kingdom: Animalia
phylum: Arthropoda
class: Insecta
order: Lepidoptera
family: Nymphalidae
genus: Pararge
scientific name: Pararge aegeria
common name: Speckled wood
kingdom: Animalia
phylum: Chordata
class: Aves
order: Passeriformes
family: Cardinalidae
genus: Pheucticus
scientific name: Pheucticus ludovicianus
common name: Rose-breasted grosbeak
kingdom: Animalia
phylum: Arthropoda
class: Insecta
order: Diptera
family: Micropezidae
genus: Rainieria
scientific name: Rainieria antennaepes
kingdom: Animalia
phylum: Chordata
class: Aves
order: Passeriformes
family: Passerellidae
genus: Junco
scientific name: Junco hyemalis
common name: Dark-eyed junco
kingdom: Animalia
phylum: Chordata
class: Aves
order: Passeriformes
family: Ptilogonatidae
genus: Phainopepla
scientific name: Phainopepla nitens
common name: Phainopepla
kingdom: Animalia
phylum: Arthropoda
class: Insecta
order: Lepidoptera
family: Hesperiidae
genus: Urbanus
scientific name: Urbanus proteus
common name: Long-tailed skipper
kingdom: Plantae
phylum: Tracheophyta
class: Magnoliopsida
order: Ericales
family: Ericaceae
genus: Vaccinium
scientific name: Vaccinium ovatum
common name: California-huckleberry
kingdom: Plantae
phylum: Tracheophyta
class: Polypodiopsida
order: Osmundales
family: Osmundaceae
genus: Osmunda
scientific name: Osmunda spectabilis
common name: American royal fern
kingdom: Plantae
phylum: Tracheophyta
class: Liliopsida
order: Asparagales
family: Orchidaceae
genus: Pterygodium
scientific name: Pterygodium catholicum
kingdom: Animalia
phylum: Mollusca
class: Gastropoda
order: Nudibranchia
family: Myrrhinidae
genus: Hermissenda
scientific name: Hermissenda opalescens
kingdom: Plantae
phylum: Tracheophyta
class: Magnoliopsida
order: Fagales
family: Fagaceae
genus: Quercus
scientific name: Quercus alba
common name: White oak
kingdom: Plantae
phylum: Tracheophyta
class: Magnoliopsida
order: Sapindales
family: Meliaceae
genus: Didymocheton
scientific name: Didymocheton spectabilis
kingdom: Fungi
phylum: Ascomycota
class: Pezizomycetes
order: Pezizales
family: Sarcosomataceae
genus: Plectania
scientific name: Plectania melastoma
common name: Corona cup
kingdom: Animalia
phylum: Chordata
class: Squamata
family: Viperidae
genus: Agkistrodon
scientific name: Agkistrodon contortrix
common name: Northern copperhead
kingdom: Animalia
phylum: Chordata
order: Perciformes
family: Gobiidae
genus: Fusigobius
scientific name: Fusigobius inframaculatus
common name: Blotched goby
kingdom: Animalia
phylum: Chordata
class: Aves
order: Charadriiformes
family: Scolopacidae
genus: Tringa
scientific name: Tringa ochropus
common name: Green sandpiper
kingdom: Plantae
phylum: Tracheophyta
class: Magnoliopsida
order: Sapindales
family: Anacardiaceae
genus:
******
上の行をすべて、一字一句変えずに出力してください。

解答
kingdom: Animalia
phylum: Arthropoda
class: Insecta
order: Lepidoptera
family: Nymphalidae
genus: Pararge
scientific name: Pararge aegeria
common name: Speckled wood
kingdom: Animalia
phylum: Chordata
class: Aves
order: Passeriformes
family: Cardinalidae
genus: Pheucticus
scientific name: Pheucticus ludovicianus
common name: Rose-breasted grosbeak
kingdom: Animalia
phylum: Arthropoda
class: Insecta
order: Diptera
family: Micropezidae
genus: Rainieria
scientific name: Rainieria antennaepes
kingdom: Animalia
phylum: Chordata
class: Aves
order: Passeriformes
family: Passerellidae
genus: Junco
scientific name: Junco hyemalis
common name: Dark-eyed junco
kingdom: Animalia
phylum: Chordata
class: Aves
order: Passeriformes
family: Ptilogonatidae
genus: Phainopepla
scientific name: Phainopepla nitens
common name: Phainopepla
kingdom: Animalia
phylum: Arthropoda
class: Insecta
order: Lepidoptera
family: Hesperiidae
genus: Urbanus
scientific name: Urbanus proteus
common name: Long-tailed skipper
kingdom: Plantae
phylum: Tracheophyta
class: Magnoliopsida
order: Ericales
family: Ericaceae
genus: Vaccinium
scientific name: Vaccinium ovatum
common name: California-huckleberry
kingdom: Plantae
phylum: Tracheophyta
class: Polypodiopsida
order: Osmundales
family: Osmundaceae
genus: Osmunda
scientific name: Osmunda spectabilis
common name: American royal fern
kingdom: Plantae
phylum: Tracheophyta
class: Liliopsida
order: Asparagales
family: Orchidaceae
genus: Pterygodium
scientific name: Pterygodium catholicum
kingdom: Animalia
phylum: Mollusca
class: Gastropoda
order: Nudibranchia
family: Myrrhinidae
genus: Hermissenda
scientific name: Hermissenda opalescens
kingdom: Plantae
phylum: Tracheophyta
class: Magnoliopsida
order: Fagales
family: Fagaceae
genus: Quercus
scientific name: Quercus alba
common name: White oak
kingdom: Plantae
phylum: Tracheophyta
class: Magnoliopsida
order: Sapindales
family: Meliaceae
genus: Didymocheton
scientific name: Didymocheton spectabilis
kingdom: Fungi
phylum: Ascomycota
class: Pezizomycetes
order: Pezizales
family: Sarcosomataceae
genus: Plectania
scientific name: Plectania melastoma
common name: Corona cup
kingdom: Animalia
phylum: Chordata
class: Squamata
family: Viperidae
genus: Agkistrodon
scientific name: Agkistrodon contortrix
common name: Northern copperhead
kingdom: Animalia
phylum: Chordata
order: Perciformes
family: Gobiidae
genus: Fusigobius
scientific name: Fusigobius inframaculatus
common name: Blotched goby
kingdom: Animalia
phylum: Chordata
class: Aves
order: Charadriiformes
family: Scolopacidae
genus: Tringa
scientific name: Tringa ochropus
common name: Green sandpiper
kingdom: Plantae
phylum: Tracheophyta
class: Magnoliopsida
order: Sapindales
family: Anacardiaceae
genus:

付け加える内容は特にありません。